Using Go's 'context' library in panic handlers

So far in this series, I’ve looked at how to use context for two cross-cutting concerns: logging and performance monitoring. The third is one that somewhat overlaps with the logging, which is dealing with panics.

There are a ludicrous number of services out there which let you capture detailed information about what went wrong when you get a panic. I’m going to talk about bugsnag, but there’s no particular reason that another one like sentry would be much different.

This post comes with a cautionary tale. Unfortunately when a panic happens, it starts rapidly unwinding stacks until recover() is called in a defer block somewhere. These are somewhat few and far between, and then occasionally fitted into libraries in which perhaps they should not be. I’m looking at you, database/sql and your custom type encoding/decoding API swallowing my exceptions.

As that unwinding happens, potentially useful information in the context are thrown away. Even if the recovery handler was able to find them, it would need to look inside the private contents of the context to get anything useful out of it.

But all is not lost. There are a few things you can do to mitigate this, and you can use context to help a little.

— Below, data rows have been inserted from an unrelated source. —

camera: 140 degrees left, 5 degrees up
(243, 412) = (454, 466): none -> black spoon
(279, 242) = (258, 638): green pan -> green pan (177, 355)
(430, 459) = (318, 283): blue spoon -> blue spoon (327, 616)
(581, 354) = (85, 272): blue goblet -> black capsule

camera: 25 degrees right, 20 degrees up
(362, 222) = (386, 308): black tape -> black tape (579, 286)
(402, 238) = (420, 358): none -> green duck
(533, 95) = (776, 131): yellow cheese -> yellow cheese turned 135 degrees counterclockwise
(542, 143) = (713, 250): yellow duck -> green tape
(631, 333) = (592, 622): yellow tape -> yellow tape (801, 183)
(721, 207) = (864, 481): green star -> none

First, supply your own defer/recover block, perhaps in your base or wrapper handler function, and make sure it has access to an object which has a unique ID and/or a context in it, and then pass it through with whatever else you can gather:

    func (handler *BaseHandler) Recover() {
        if exc := recover(); exc != nil {
            panicField = zap.Object("panic", exc)
            // log the panic
            logger := logging.WithContext(handler.Ctx)
            logger.Error("caught a panic", panicField)
            // Bugsnag...
            metadata = make(bugsnag.MetaData)
            metadata['IDs'] = handler.GetIds()
            metadata['Args'] = handler.GetArgs()
            bugsnag.Notify(exc, metadata)
        }
    }

Secondly, make sure that this unique ID is logged on every line in your logs. While an individual context can’t be mutated, I’ve found that methods which “add” information to a context stored on, eg a request object, is useful:

    func (handler *BaseHandler) AddStringId(idName, id string) {
        handler.Ctx = logging.NewContext(
            handler.Ctx, zap.String(idName, id),
        )
        handler.ids[fieldName]
    }

A warning, though - be careful storing context objects on other objects; in general they should not persist longer than the scope in which they were created. This ‘handler’ object happens to be created for each request, so I’m happy with this - but I wouldn’t add any ID unless I knew it was relevant to the entire request.

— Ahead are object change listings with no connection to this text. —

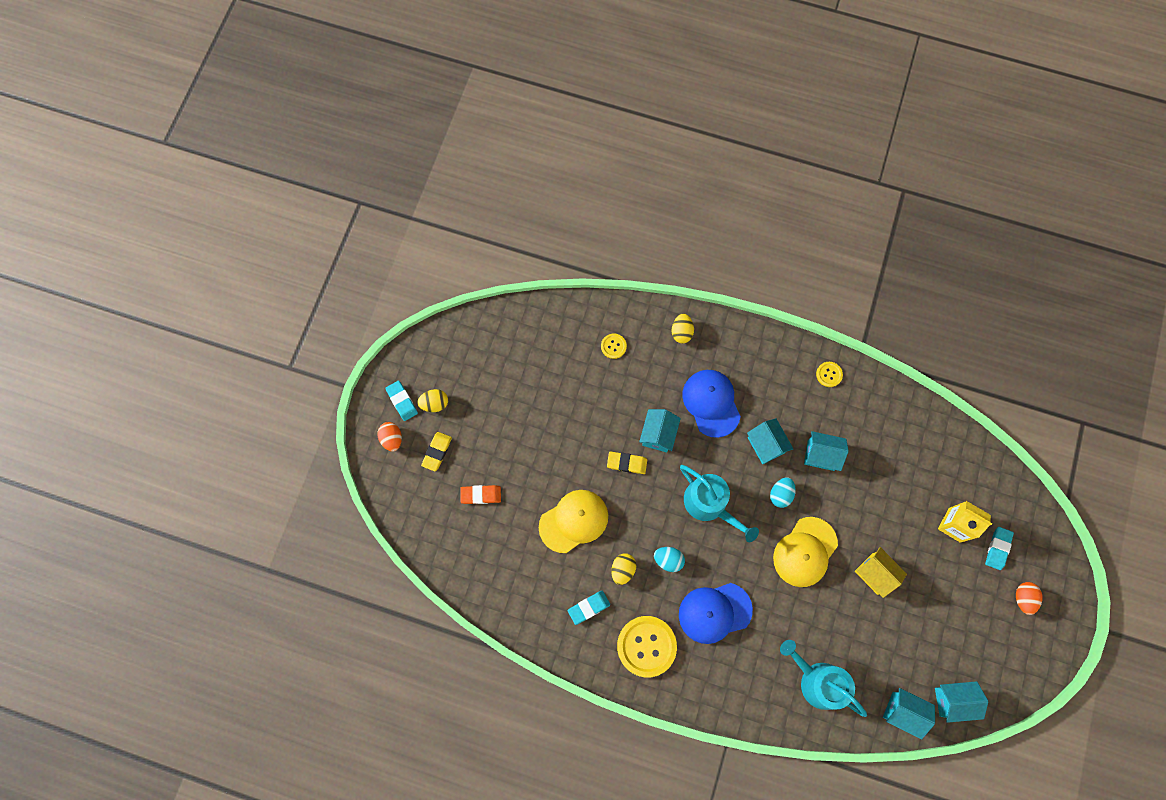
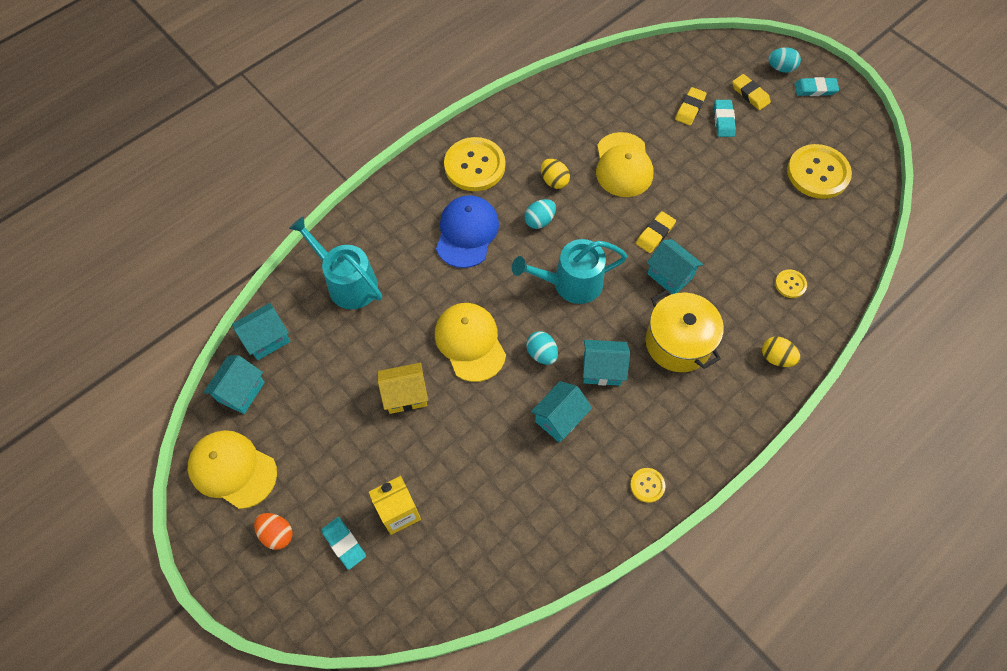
camera: 120 degrees right, 10 degrees down
(392, 439) = (780, 68): orange egg -> turquoise egg
(434, 403) = (800, 111): yellow egg -> none
(481, 495) = (690, 108): orange eraser -> yellow eraser
(494, 366) = (818, 173): none -> yellow button
(589, 607) = (537, 140): turquoise eraser -> turquoise eraser (723, 120)
(711, 403) = (678, 342): blue cap -> yellow pot
(817, 681) = (347, 283): turquoise watering can -> turquoise watering can turned 120 degrees counterclockwise
(1007, 662) = (232, 469): none -> yellow cap

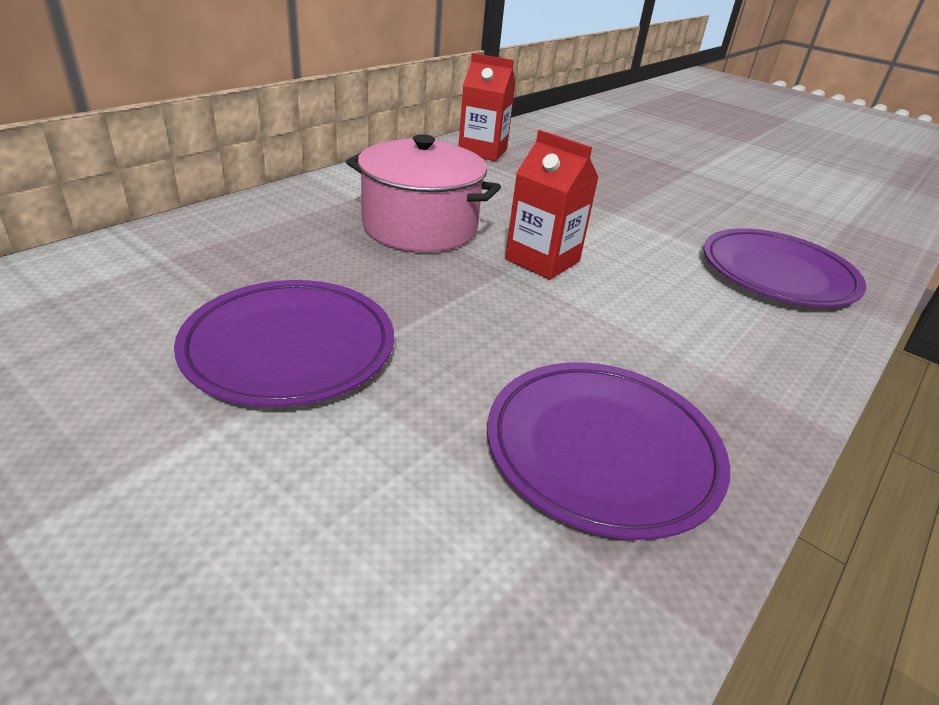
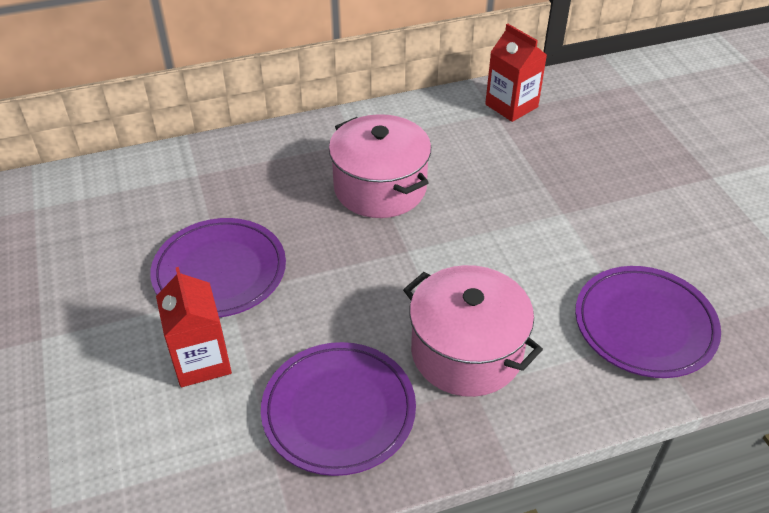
camera: 35 degrees right, 10 degrees up
(542, 260) = (445, 249): red carton -> red carton (201, 361)
(665, 340) = (466, 352): none -> pink pot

Finally, make sure you’re logging everything you need to be able to reconstruct the call: API call arguments, the address of the event in the kafka logs, key identifiers, etc, and that this line has the unique ID.

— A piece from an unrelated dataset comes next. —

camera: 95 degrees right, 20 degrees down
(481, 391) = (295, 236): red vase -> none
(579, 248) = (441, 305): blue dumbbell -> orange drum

    func (handler *BaseHandler) logRq(args map[string]interface{}) {
        fields := handler.asFieldsScrubbed(args)
        if handler.Auth != nil {
            fields = append(fields, handler.Auth.Fields()...)
        }
        logger := logging.WithContext(handler.Ctx)
        logger.Info(handler.Path, fields...)
    }

So far that’s about the best I have found to be able to do. It would be amazing though if a panic handler could poke around in the call stack, find the most specific context, walk its private contents and send everything to the exception handling service. So far, I haven’t found any library which does this, but perhaps one day!